The recent elections in Japan have caused some instability in the USD/JPY pair, with the Japanese yen falling to around 152.95 in early Tuesday trading. This drop can be attributed to the uncertainty surrounding the formation of the new government and the potential impact on economic policies. The ruling coalition’s loss of majority has raised concerns about the continuity of Japan’s stable economic policies. A hung parliament could complicate the passage of economic policies, leading to uncertainty around future economic and monetary plans, including the anticipated interest rate hike by the Bank of Japan (BoJ).
On the other hand, U.S. Treasury yields have influenced the movements of the USD/JPY pair. Expectations of a less aggressive monetary policy by the U.S. Federal Reserve have supported the dollar, making it relatively more attractive compared to the yen.

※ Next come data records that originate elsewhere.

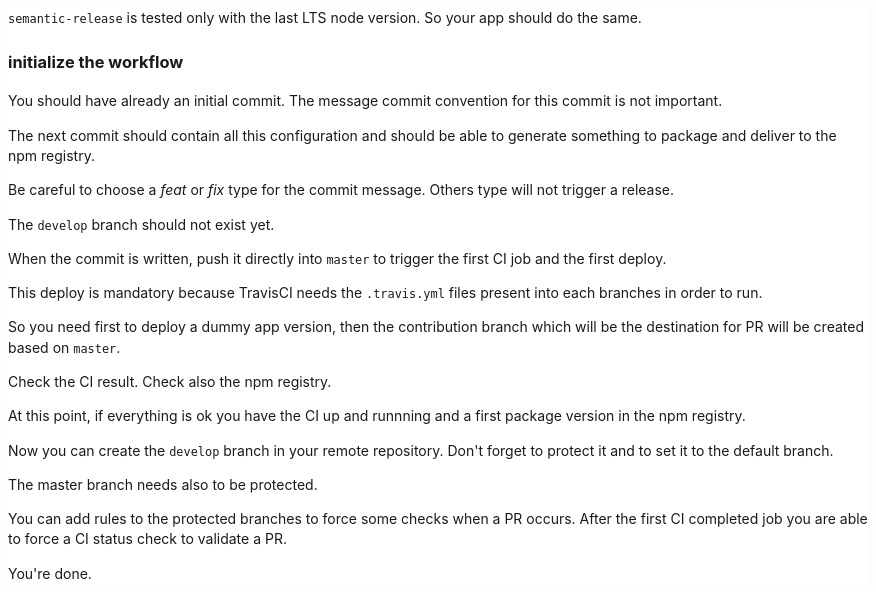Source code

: `semantic-release` is tested only with the last LTS node version. So your app should do the same.

### initialize the workflow

You should have already an initial commit. The message commit convention for this commit is not important.

The next commit should contain all this configuration and should be able to generate something to package and deliver to the npm registry.

Be careful to choose a *feat* or *fix* type for the commit message. Others type will not trigger a release.

The `develop` branch should not exist yet.

When the commit is written, push it directly into `master` to trigger the first CI job and the first deploy.

This deploy is mandatory because TravisCI needs the `.travis.yml` files present into each branches in order to run.

So you need first to deploy a dummy app version, then the contribution branch which will be the destination for PR will be created based on `master`.

Check the CI result. Check also the npm registry.

At this point, if everything is ok you have the CI up and runnning and a first package version in the npm registry.

Now you can create the `develop` branch in your remote repository. Don't forget to protect it and to set it to the default branch.

The master branch needs also to be protected.

You can add rules to the protected branches to force some checks when a PR occurs.
After the first CI completed job you are able to force a CI status check to validate a PR.

You're done.

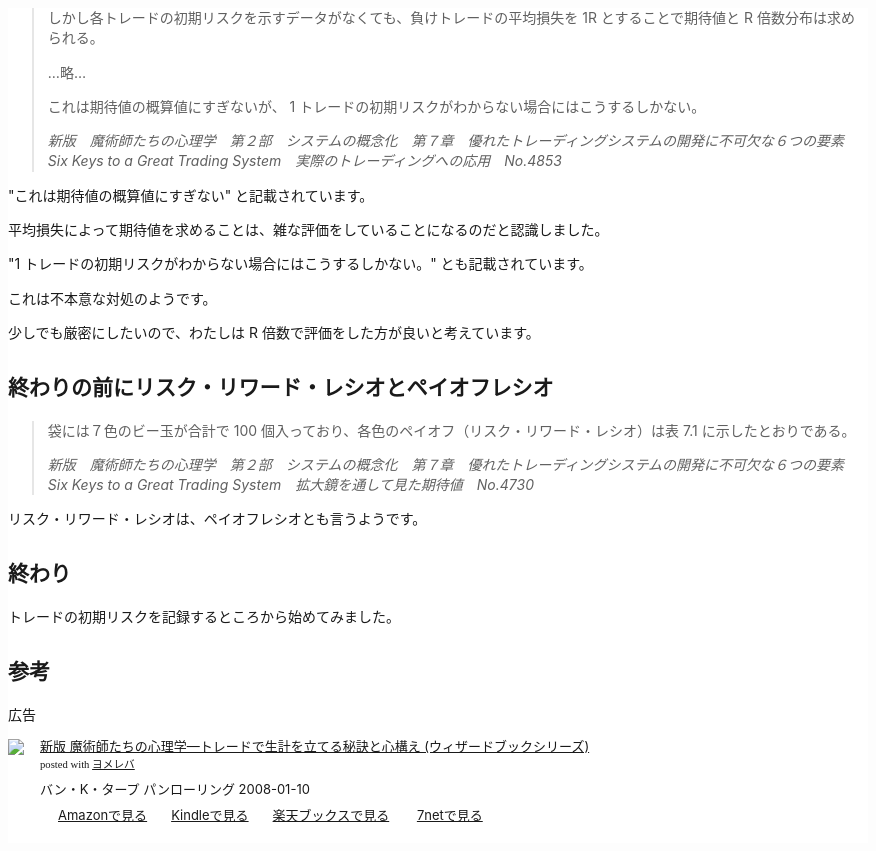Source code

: > しかし各トレードの初期リスクを示すデータがなくても、負けトレードの平均損失を 1R とすることで期待値と R 倍数分布は求められる。
>
> …略…
>
> これは期待値の概算値にすぎないが、 1 トレードの初期リスクがわからない場合にはこうするしかない。
>
> <cite>新版　魔術師たちの心理学　第２部　システムの概念化　第７章　優れたトレーディングシステムの開発に不可欠な６つの要素　Six Keys to a Great Trading System　実際のトレーディングへの応用　No.4853</cite>

"これは期待値の概算値にすぎない" と記載されています。

平均損失によって期待値を求めることは、雑な評価をしていることになるのだと認識しました。

"1 トレードの初期リスクがわからない場合にはこうするしかない。" とも記載されています。

これは不本意な対処のようです。

少しでも厳密にしたいので、わたしは R 倍数で評価をした方が良いと考えています。

## 終わりの前にリスク・リワード・レシオとペイオフレシオ

> 袋には７色のビー玉が合計で 100 個入っており、各色のペイオフ（リスク・リワード・レシオ）は表 7.1 に示したとおりである。
>
> <cite>新版　魔術師たちの心理学　第２部　システムの概念化　第７章　優れたトレーディングシステムの開発に不可欠な６つの要素　Six Keys to a Great Trading System　拡大鏡を通して見た期待値　No.4730</cite>

リスク・リワード・レシオは、ペイオフレシオとも言うようです。

## 終わり

トレードの初期リスクを記録するところから始めてみました。

## 参考

広告

<div class="booklink-box" style="text-align:left;padding-bottom:20px;font-size:small;/zoom: 1;overflow: hidden;"><div class="booklink-image" style="float:left;margin:0 15px 10px 0;"><a href="//af.moshimo.com/af/c/click?a_id=687511&p_id=170&pc_id=185&pl_id=4062&s_v=b5Rz2P0601xu&url=http%3A%2F%2Fwww.amazon.co.jp%2Fexec%2Fobidos%2FASIN%2F477597100X" target="_blank" ><img src="https://images-fe.ssl-images-amazon.com/images/I/41K0aRhYldL._SL160_.jpg" style="border: none;" /></a><img src="//i.moshimo.com/af/i/impression?a_id=687511&p_id=170&pc_id=185&pl_id=4062" width="1" height="1" style="border:none;"></div><div class="booklink-info" style="line-height:120%;/zoom: 1;overflow: hidden;"><div class="booklink-name" style="margin-bottom:10px;line-height:120%"><a href="//af.moshimo.com/af/c/click?a_id=687511&p_id=170&pc_id=185&pl_id=4062&s_v=b5Rz2P0601xu&url=http%3A%2F%2Fwww.amazon.co.jp%2Fexec%2Fobidos%2FASIN%2F477597100X" target="_blank" >新版 魔術師たちの心理学―トレードで生計を立てる秘訣と心構え (ウィザードブックシリーズ)</a><img src="//i.moshimo.com/af/i/impression?a_id=687511&p_id=170&pc_id=185&pl_id=4062" width="1" height="1" style="border:none;"><div class="booklink-powered-date" style="font-size:8pt;margin-top:5px;font-family:verdana;line-height:120%">posted with <a href="https://yomereba.com" rel="nofollow" target="_blank">ヨメレバ</a></div></div><div class="booklink-detail" style="margin-bottom:5px;">バン・K・タープ パンローリング 2008-01-10    </div><div class="booklink-link2" style="margin-top:10px;"><div class="shoplinkamazon" style="display:inline;margin-right:5px;background: url('//img.yomereba.com/yl.gif') 0 0 no-repeat;padding: 2px 0 2px 18px;white-space: nowrap;"><a href="//af.moshimo.com/af/c/click?a_id=687511&p_id=170&pc_id=185&pl_id=4062&s_v=b5Rz2P0601xu&url=http%3A%2F%2Fwww.amazon.co.jp%2Fexec%2Fobidos%2FASIN%2F477597100X" target="_blank" >Amazonで見る</a><img src="//i.moshimo.com/af/i/impression?a_id=687511&p_id=170&pc_id=185&pl_id=4062" width="1" height="1" style="border:none;"></div><div class="shoplinkkindle" style="display:inline;margin-right:5px;background: url('//img.yomereba.com/yl.gif') 0 0 no-repeat;padding: 2px 0 2px 18px;white-space: nowrap;"><a href="//af.moshimo.com/af/c/click?a_id=687511&p_id=170&pc_id=185&pl_id=4062&s_v=b5Rz2P0601xu&url=http%3A%2F%2Fwww.amazon.co.jp%2Fexec%2Fobidos%2FASIN%2FB00B4KV9TG%2F" target="_blank" >Kindleで見る</a><img src="//i.moshimo.com/af/i/impression?a_id=687511&p_id=170&pc_id=185&pl_id=4062" width="1" height="1" style="border:none;"></div><div class="shoplinkrakuten" style="display:inline;margin-right:5px;background: url('//img.yomereba.com/yl.gif') 0 -50px no-repeat;padding: 2px 0 2px 18px;white-space: nowrap;"><a href="//af.moshimo.com/af/c/click?a_id=687511&p_id=56&pc_id=56&pl_id=637&s_v=b5Rz2P0601xu&url=http%3A%2F%2Fbooks.rakuten.co.jp%2Frb%2F5357677%2F" target="_blank" >楽天ブックスで見る</a><img src="//i.moshimo.com/af/i/impression?a_id=687511&p_id=56&pc_id=56&pl_id=637" width="1" height="1" style="border:none;"></div>      	  <div class="shoplinkseven" style="display:inline;margin-right:5px;background: url('//img.yomereba.com/yl.gif') 0 -100px no-repeat;padding: 2px 0 2px 18px;white-space: nowrap;"><a href="//af.moshimo.com/af/c/click?a_id=687511&p_id=932&pc_id=1188&pl_id=12456&s_v=b5Rz2P0601xu&url=http%3A%2F%2F7net.omni7.jp%2Fsearch%2F%3FsearchKeywordFlg%3D1%26keyword%3D4-77-597100-0%2520%257C%25204-775-97100-0%2520%257C%25204-7759-7100-0%2520%257C%25204-77597-100-0%2520%257C%25204-775971-00-0%2520%257C%25204-7759710-0-0" target="_blank" >7netで見る<img src="//i.moshimo.com/af/i/impression?a_id=687511&p_id=932&pc_id=1188&pl_id=12456" width="1" height="1" style="border:none;"></a></div>            	  	  	      </div></div><div class="booklink-footer" style="clear: left"></div></div>
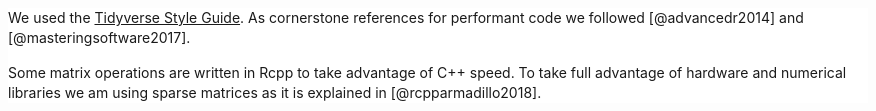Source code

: We used the [Tidyverse Style Guide](http://style.tidyverse.org/). As cornerstone references for performant code we followed [@advancedr2014] and [@masteringsoftware2017].

Some matrix operations are written in Rcpp to take advantage of C++ speed. To take full advantage of hardware and numerical libraries we am using sparse matrices as it is explained in [@rcpparmadillo2018].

However, if U.S. economic data shows weakness, the dollar could face pressure, giving the yen a chance to recover.
The political landscape in Japan plays a crucial role in the future direction of the pair. The inability of the Liberal Democratic Party to secure a majority and form strong alliances has added to the uncertainty. This has led to a decline in U.S. Treasury yields, indirectly supporting the USD/JPY pair.
Looking ahead, the market’s response to Japan’s political outcomes and U.S. monetary policy developments will determine the medium-term stability of the pair. The U.S. dollar is expected to remain strong against the yen unless there are significant changes in the BoJ’s monetary policy or political stability in Japan.
Overall, the direction of the USD/JPY pair will depend on a combination of factors, including Japan’s political and economic outlook, U.S. economic data, and the support for the dollar from U.S. yields. Resistance levels for the pair are seen at 155 and 156.50, while support levels are at 151.50 and 150.60-150.70.
In conclusion, while there is anticipation and uncertainty in the Japanese financial markets, the USD/JPY pair remains in an upward trend. The pair’s movement is tilted to the upside in the near term, with resistance levels at 155 and 156.50. Support is located at 151.50 and 150.60-150.70.
In the short term, the pair is trading within a sideways channel formation, with bulls aiming to extend the rally towards 153.75 or higher and bears looking to take profits around 152.46 or lower. On the longer-term daily chart, USD/JPY is trading within an ascending channel formation, with bulls aiming to push the uptrend towards 155.03 or higher and bears seeking pullbacks around 149.40 or lower.